Ultrafast relaxation dynamics of the antiferrodistortive phase in Ca doped SrTiO3

TL;DR

This study investigates the ultrafast relaxation of structural distortions in Ca-doped SrTiO3 using time-resolved x-ray diffraction, revealing a sub-picosecond response driven by photoinduced electronic changes.

Contribution

It demonstrates the ultrafast, temperature-independent relaxation dynamics of the antiferrodistortive phase in Ca:SrTiO3 and links it to electronic effects via density functional theory.

Findings

Ultrafast 0.2 ps relaxation of octahedral rotation observed.

Relaxation is independent of initial temperature.

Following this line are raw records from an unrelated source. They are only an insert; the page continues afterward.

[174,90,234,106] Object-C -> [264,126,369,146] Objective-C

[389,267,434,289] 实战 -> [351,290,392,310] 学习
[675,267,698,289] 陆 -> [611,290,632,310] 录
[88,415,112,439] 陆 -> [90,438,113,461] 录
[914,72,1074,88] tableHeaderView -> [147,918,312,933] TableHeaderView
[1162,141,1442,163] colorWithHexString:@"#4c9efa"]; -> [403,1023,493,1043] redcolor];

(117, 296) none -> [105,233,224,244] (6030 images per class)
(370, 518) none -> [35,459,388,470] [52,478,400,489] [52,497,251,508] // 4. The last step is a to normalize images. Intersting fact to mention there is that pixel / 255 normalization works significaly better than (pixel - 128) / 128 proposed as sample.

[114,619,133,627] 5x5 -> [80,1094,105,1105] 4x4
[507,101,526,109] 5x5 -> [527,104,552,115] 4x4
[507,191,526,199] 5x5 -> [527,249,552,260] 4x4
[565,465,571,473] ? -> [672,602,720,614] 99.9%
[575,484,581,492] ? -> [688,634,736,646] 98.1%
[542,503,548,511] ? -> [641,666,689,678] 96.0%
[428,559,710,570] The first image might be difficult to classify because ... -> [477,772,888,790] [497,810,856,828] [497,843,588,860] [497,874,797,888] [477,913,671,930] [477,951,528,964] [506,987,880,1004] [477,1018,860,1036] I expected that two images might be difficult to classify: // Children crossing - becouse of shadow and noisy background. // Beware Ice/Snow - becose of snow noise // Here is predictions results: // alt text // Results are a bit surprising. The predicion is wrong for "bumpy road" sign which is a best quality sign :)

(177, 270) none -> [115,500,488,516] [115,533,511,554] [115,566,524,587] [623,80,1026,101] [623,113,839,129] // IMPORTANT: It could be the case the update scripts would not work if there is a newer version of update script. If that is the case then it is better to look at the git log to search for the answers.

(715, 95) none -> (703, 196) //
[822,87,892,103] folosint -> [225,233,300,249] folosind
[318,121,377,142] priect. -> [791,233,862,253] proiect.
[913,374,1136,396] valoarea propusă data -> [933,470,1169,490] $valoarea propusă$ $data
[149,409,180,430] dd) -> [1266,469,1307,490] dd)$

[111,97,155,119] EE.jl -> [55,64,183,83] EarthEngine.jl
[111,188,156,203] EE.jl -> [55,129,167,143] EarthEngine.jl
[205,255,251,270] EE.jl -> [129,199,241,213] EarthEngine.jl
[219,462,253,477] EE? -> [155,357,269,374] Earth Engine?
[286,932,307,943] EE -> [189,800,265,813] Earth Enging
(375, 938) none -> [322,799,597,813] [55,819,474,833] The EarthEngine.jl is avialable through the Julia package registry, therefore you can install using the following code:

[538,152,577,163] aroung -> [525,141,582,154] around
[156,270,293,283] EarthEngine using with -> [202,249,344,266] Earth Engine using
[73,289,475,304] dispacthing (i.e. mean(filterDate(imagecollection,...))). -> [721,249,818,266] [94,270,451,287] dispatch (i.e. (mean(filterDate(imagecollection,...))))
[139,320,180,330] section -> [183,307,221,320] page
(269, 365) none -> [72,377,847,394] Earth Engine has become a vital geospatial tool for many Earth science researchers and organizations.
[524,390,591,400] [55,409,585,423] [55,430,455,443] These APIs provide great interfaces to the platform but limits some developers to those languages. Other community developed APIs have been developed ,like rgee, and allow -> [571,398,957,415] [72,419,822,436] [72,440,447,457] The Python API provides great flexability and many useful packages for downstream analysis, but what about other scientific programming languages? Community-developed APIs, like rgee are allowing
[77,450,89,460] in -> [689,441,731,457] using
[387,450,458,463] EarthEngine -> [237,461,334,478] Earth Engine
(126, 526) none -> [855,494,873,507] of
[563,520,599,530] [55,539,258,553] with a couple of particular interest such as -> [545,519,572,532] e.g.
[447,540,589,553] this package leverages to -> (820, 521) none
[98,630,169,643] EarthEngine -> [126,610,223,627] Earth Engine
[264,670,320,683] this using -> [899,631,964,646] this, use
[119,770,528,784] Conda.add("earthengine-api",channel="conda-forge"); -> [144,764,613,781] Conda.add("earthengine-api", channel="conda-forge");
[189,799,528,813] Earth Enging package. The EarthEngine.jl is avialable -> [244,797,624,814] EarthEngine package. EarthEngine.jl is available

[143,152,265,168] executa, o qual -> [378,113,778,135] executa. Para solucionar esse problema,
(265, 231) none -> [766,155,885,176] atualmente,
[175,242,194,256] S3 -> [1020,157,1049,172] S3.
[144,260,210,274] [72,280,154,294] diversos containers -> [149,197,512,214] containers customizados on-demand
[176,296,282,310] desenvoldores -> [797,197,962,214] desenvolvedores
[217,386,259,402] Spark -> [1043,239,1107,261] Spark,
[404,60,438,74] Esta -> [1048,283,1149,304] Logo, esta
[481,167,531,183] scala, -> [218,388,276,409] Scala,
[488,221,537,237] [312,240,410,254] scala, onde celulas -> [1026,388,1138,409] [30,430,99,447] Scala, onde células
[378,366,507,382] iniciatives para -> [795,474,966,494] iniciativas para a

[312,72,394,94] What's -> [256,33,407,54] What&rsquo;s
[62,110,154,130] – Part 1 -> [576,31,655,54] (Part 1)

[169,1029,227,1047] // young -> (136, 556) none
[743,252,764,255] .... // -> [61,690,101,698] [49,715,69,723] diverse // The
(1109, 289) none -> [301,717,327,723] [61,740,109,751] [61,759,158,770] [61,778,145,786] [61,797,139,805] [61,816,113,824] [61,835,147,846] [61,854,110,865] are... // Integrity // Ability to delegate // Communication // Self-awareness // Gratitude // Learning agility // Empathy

Electronic excitation causes displacive soft-mode modification.

Abstract

The ultrafast dynamics of the octahedral rotation in Ca:SrTiO3 is studied by time resolved x-ray diffraction after photo excitation over the band gap. By monitoring the diffraction intensity of a superlattice reflection that is directly related to the structural order parameter of the soft-mode driven antiferrodistortive phase in Ca:SrTiO3, we observe a ultrafast relaxation on a 0.2 ps timescale of the rotation of the oxygen octahedron, which is found to be independent of the initial temperaure despite large changes in the corresponding soft-mode frequency. A further, much smaller reduction on a slower picosecond timescale is attributed to thermal effects. Time-dependent density-functional-theory calculations show that the fast response can be ascribed to an ultrafast displacive modification of the soft-mode potential towards the normal state, induced by holes created in the oxygen 2p states.